Ten more datasets have been added to the Datasets blog page. These are:
- 2 plant studies where hybrids are known from experimentation
- 3 more plant studies where natural hybrids are known
- 5 studies (fungi, plants, protozoa, viruses, animals) where recombination is known.
It is worth noting something that has become obvious to me while compiling these datasets — the mathematical model often applied to hybridization networks cannot easily be applied to many of the datasets collected by biologists. The usual mathematical model involves incompatibility between two or more trees for the same set of taxa, for example from different genes or genomes. The incompatibilities are resolved by postulating one or more reticulations in the network.
However, the data produced by biologists often involve only a single nuclear gene, most frequently the Internal Transcribed Spacer region, so that the biologists do not have multiple trees. Instead, hybrids are detected by additive polymorphisms at alignment positions within the study gene.
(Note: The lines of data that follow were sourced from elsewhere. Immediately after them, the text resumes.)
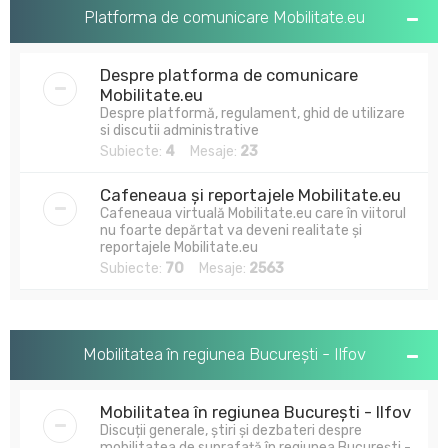
u
Platforma de comunicare Mobilitate.eu
t
a
Despre platforma de comunicare
r
Mobilitate.eu
Despre platformă, regulament, ghid de utilizare
e
si discutii administrative
Subiecte:
4
Mesaje:
23
Cafeneaua și reportajele Mobilitate.eu
Cafeneaua virtuală Mobilitate.eu care în viitorul
nu foarte depărtat va deveni realitate și
reportajele Mobilitate.eu
Subiecte:
70
Mesaje:
2563
Mobilitatea în regiunea București - Ilfov
Mobilitatea în regiunea București - Ilfov
Discuții generale, știri și dezbateri despre
mobilitatea de suprafață în regiunea București -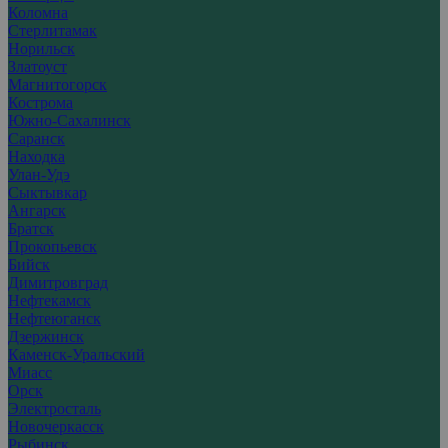
Коломна
Стерлитамак
Норильск
Златоуст
Магнитогорск
Кострома
Южно-Сахалинск
Саранск
Находка
Улан-Удэ
Сыктывкар
Ангарск
Братск
Прокопьевск
Бийск
Димитровград
Нефтекамск
Нефтеюганск
Дзержинск
Каменск-Уральский
Миасс
Орск
Электросталь
Новочеркасск
Рыбинск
These polymorphisms arise either from (i) the polyploid nature of the hybrids (there are multiple copies of each chromosome, each of which may have a gene copy from either parental species), or (ii) from multiple paralogous copies of the genes (the rRNA region, which contains the ITS, usually has many tandemly repeated copies of the genes, which are homogenized by concerted evolution, but in a hybrid any of them may have a gene copy from either parental species).
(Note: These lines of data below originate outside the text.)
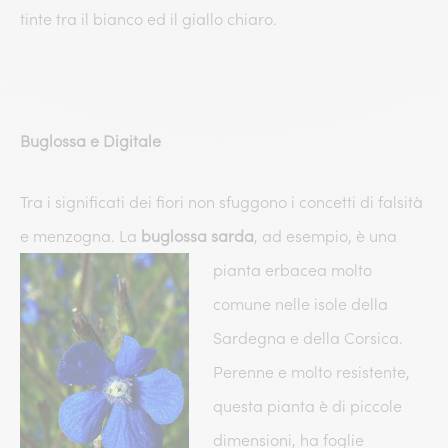
tinte tra il bianco ed il giallo chiaro.
Buglossa e Digitale
Tra i significati dei fiori non sfuggono i concetti di falsità
e menzogna. La
buglossa sarda
, ad
esempio, è una
pianta erbacea molto
comune nelle isole della
Sardegna e della Corsica.
Perenne e molto resistente,
questa pianta è di piccole
dimensioni, ha foglie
This means that it is difficult to use any current evolutionary network for the phylogenetic analysis of many of the datasets used for detecting hybridization. In turn, this suggests that we may need a different model, one based on additive polymorphisms rather than incongruent trees.
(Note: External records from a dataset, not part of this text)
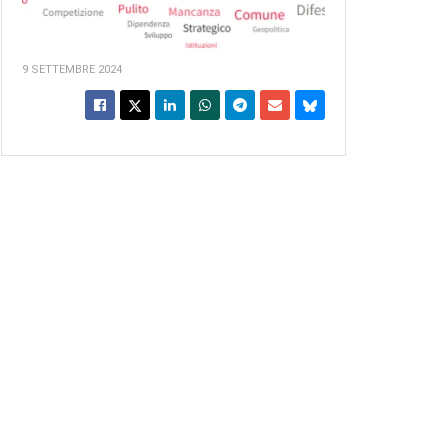
9 SETTEMBRE 2024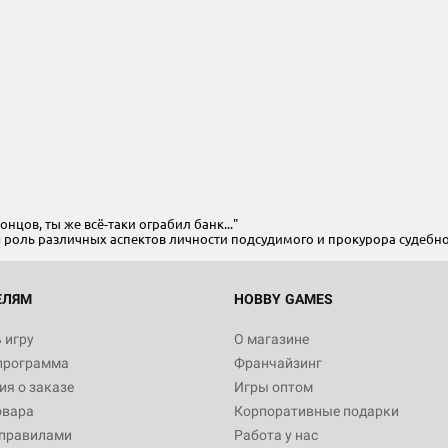
онцов, ты же всё-таки ограбил банк..."
бя роль различных аспектов личности подсудимого и прокурора судебно
ЕЛЯМ
HOBBY GAMES
 игру
О магазине
программа
Франчайзинг
я о заказе
Игры оптом
овара
Корпоративные подарки
 правилами
Работа у нас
The usual mathematical model for lateral-transfer networks is actually the same as for hybridization networks, since the only real difference between HGT and hybridization is that HGT does not occur via sexual reproduction while hybridization does. (Also, hybridization often involves whole genomes while HGT usually involves partial genomes.) Importantly, the mathematical model does seem to apply to the sort of datasets collected by biologists when they are studying HGT. That is, HGT is detected by incompatibility between two or more trees for the same set of taxa. Indeed, this model is usually the only evidence for HGT, unlike hybridization and recombination where there is often evidence that is independent of the network model.